⟨

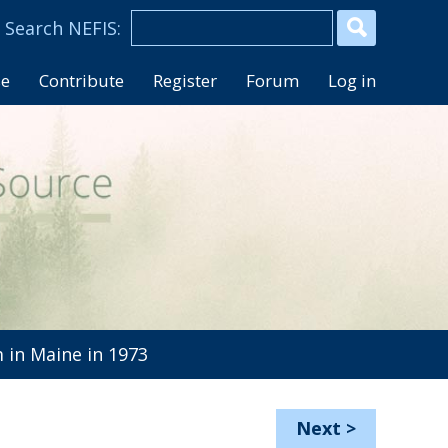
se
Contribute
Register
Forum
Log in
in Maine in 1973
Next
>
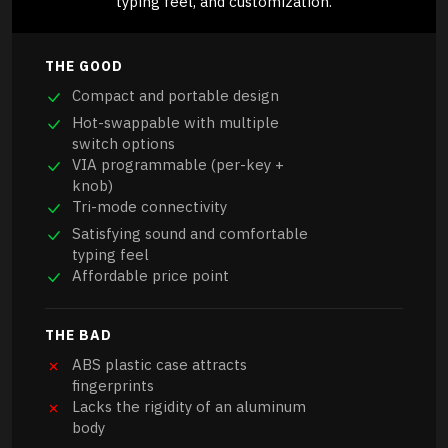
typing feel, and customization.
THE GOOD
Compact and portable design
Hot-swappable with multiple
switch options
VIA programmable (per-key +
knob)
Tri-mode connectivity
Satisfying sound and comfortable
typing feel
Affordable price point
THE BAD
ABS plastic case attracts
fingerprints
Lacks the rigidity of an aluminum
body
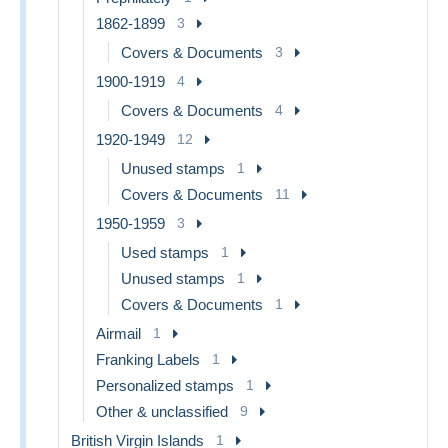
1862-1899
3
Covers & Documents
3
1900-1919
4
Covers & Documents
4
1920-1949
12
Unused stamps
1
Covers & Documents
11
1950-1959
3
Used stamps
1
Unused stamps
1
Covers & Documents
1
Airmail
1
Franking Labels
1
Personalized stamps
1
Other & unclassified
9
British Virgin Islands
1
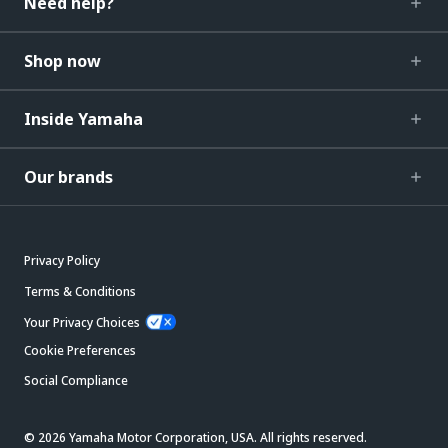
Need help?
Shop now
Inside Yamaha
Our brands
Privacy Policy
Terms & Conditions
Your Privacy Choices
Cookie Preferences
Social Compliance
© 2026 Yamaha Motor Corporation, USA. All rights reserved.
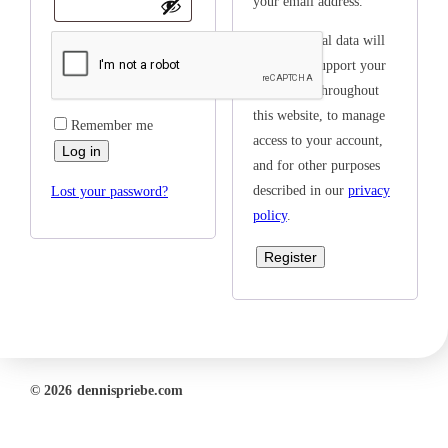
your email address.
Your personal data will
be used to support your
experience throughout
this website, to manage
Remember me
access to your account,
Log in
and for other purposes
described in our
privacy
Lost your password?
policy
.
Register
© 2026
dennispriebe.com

⟩
⟨

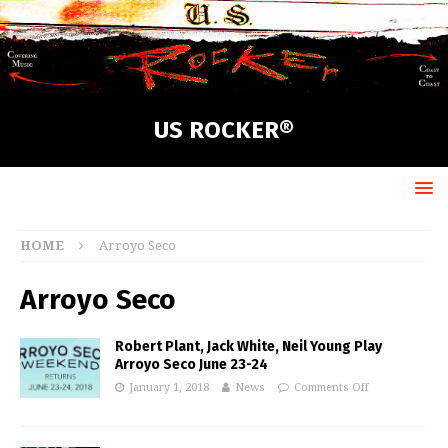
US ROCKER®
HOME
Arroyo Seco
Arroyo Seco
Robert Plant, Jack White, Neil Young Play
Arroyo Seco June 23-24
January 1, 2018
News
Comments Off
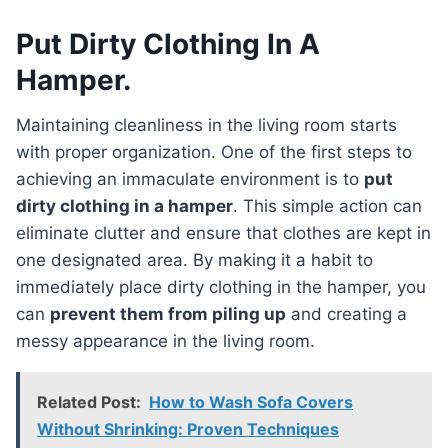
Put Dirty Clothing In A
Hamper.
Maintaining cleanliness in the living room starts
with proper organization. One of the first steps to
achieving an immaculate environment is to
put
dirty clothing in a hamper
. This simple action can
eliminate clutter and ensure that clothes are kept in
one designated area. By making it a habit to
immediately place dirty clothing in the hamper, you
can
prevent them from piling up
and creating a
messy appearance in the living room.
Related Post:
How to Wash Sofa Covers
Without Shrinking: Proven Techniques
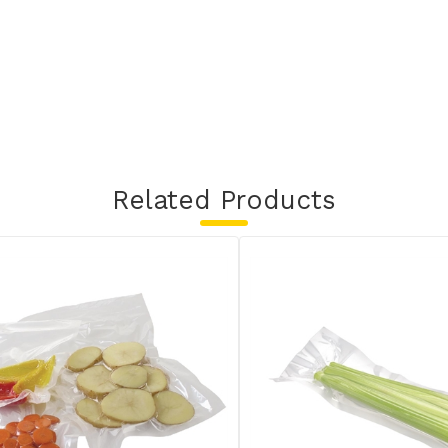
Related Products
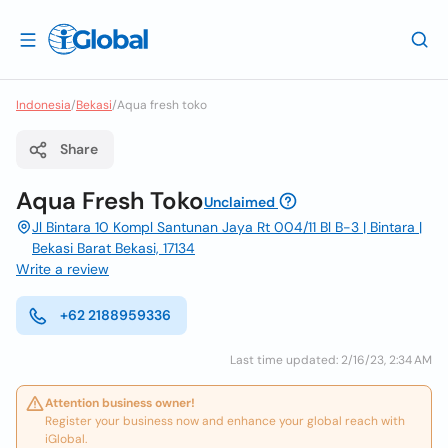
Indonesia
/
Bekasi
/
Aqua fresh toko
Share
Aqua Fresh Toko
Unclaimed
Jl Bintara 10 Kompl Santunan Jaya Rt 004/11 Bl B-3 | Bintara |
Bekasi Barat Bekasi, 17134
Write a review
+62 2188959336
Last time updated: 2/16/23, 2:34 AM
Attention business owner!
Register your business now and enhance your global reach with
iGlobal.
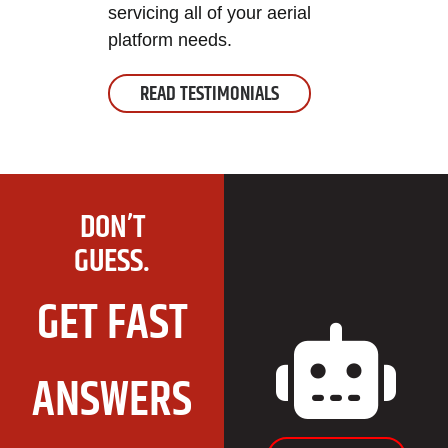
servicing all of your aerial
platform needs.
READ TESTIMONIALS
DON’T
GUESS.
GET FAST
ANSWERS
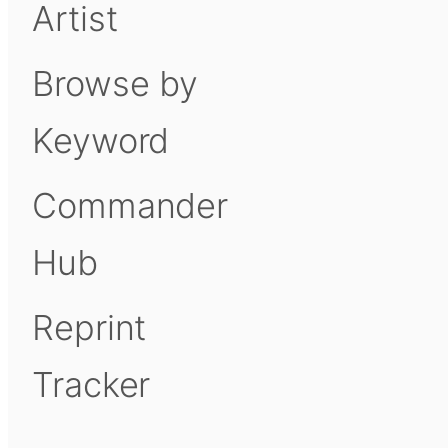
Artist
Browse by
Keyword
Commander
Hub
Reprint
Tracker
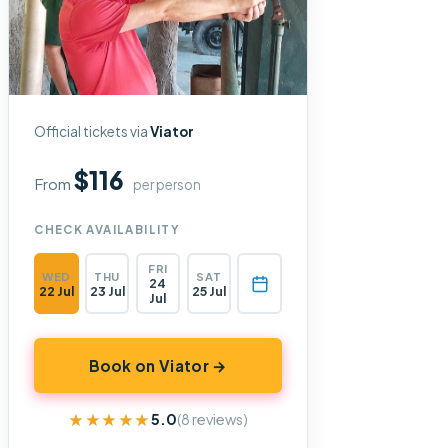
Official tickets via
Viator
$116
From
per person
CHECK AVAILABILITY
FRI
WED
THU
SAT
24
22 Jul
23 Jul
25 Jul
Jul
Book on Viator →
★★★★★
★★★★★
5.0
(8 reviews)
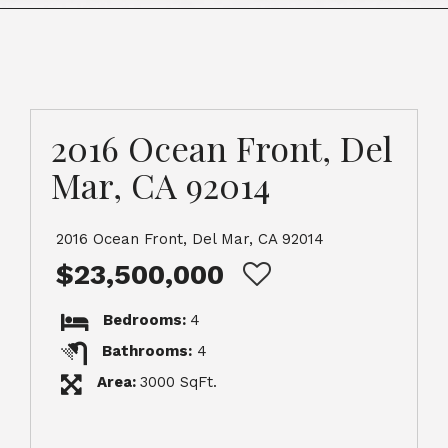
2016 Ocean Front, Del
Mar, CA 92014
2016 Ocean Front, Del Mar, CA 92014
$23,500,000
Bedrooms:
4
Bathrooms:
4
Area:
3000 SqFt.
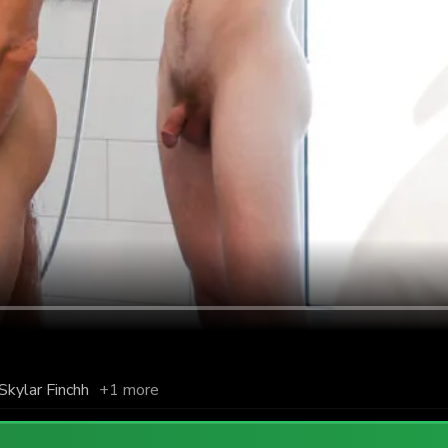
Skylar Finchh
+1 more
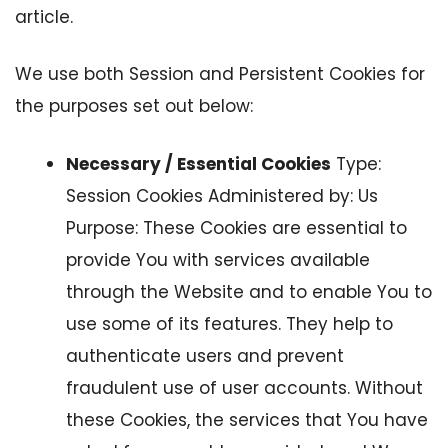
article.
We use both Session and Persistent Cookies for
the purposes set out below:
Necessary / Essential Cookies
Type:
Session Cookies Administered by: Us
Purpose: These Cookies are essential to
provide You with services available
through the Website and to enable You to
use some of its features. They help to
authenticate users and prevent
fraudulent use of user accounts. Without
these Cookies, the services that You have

⟩

EXERCISE REQUIREMENTS –
Word for word, restate the lines above from the one with "one designated area. By making it a habit to" through the one with "use some of its features. They help to", keeping both ends and dropping the pictures.

TASK OUTPUT –
one designated area. By making it a habit to
immediately place dirty clothing in the hamper, you
can
prevent them from piling up
and creating a
messy appearance in the living room.
Related Post:
How to Wash Sofa Covers
Without Shrinking: Proven Techniques
Related Products
Indonesia
/
Bekasi
/
Aqua fresh toko
Share
Aqua Fresh Toko
Unclaimed
Jl Bintara 10 Kompl Santunan Jaya Rt 004/11 Bl B-3 | Bintara |
Bekasi Barat Bekasi, 17134
Write a review
+62 2188959336
Last time updated: 2/16/23, 2:34 AM
Attention business owner!
Register your business now and enhance your global reach with
iGlobal.
servicing all of your aerial
platform needs.
READ TESTIMONIALS
DON’T
GUESS.
GET FAST
ANSWERS
Artist
Browse by
Keyword
Commander
Hub
Reprint
Tracker
Official tickets via
Viator
$116
From
per person
CHECK AVAILABILITY
FRI
WED
THU
SAT
24
22 Jul
23 Jul
25 Jul
Jul
Book on Viator →
★★★★★
★★★★★
5.0
(8 reviews)
2016 Ocean Front, Del
Mar, CA 92014
2016 Ocean Front, Del Mar, CA 92014
$23,500,000
Bedrooms:
4
Bathrooms:
4
Area:
3000 SqFt.
Skylar Finchh
+1 more
article.
We use both Session and Persistent Cookies for
the purposes set out below:
Necessary / Essential Cookies
Type:
Session Cookies Administered by: Us
Purpose: These Cookies are essential to
provide You with services available
through the Website and to enable You to
use some of its features. They help to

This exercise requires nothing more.